One of the more common types of business lawsuits, breach of contract cases cover a wide range of business activities from failure to deliver purchased products to whether parties had completed a contract at all. The typical damages that an aggrieved party can recover are those that would put it in the same position as if the breaching had properly performed the contract.
In other instances, a contract may specify the damages that the court should award (a liquidated damages clause), or the court may order that the breaching party perform (specific performance). If you are involved in a breach of contract dispute, a Monmouth County business lawyer can help you determine what options you have.
Breach of Contract – Failure to Perform
NBA star Dwyane Wade recently settled a $25 million lawsuit involving a breach of contract claim that two former partners brought against Wade. The three had been involved in a business deal that would open a chain of sports restaurants bearing Wade’s likeness and name. The partners sued when they refused to meet Wade and his business associate’s demand to increase Wade’s stake in the business. Wade made the demand after he claimed that one of the partners refused to meet a particular responsibility.
The settlement incorporated several breach of contract claims that the partners had made against Wade. They had also accused Wade of not performing a contract that would license his name to two charter schools. The case had actually gone to trial, with Wade testifying for nine hours over the course of the three days.
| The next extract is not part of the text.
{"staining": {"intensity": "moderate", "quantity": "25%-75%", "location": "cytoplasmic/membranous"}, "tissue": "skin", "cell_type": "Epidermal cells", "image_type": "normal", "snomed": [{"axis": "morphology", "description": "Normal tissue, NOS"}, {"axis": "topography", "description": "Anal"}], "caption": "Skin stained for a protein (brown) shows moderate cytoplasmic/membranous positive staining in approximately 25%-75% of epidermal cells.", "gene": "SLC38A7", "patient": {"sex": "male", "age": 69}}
The sides were able to come to a settlement before the jury returned a verdict.
Breach of Contract – Debate on Whether the Contract Existed
Problems sometimes arise when two sides enter into contract negotiations, but it is not clear whether there was a so-called “meeting of the minds” or final agreement. One side may pursue a breach of contract claim when it begins to perform on the assumption that there was in fact a contract between the two sides. Actor Robin Williams recently sued a film studio for $6 million on these grounds. The actor argued that the studio promised to “pay or play” for a cop comedy film that the studio never produced.
Complicating matters in this case was the fact that there several areas on which the actor and the studio agreed. Nevertheless, the studio countered, there was no signed contract between the two sides. A signed contract is not always required, but, in this case, it would have bolstered the actor’s arguments. The judge ultimately dismissed Williams’s lawsuit, finding that there was never a contract between the actor and the studio. She wrote that there was only an “agreement to agree,” which did not constitute a contract because the essential terms of the agreement were not in it.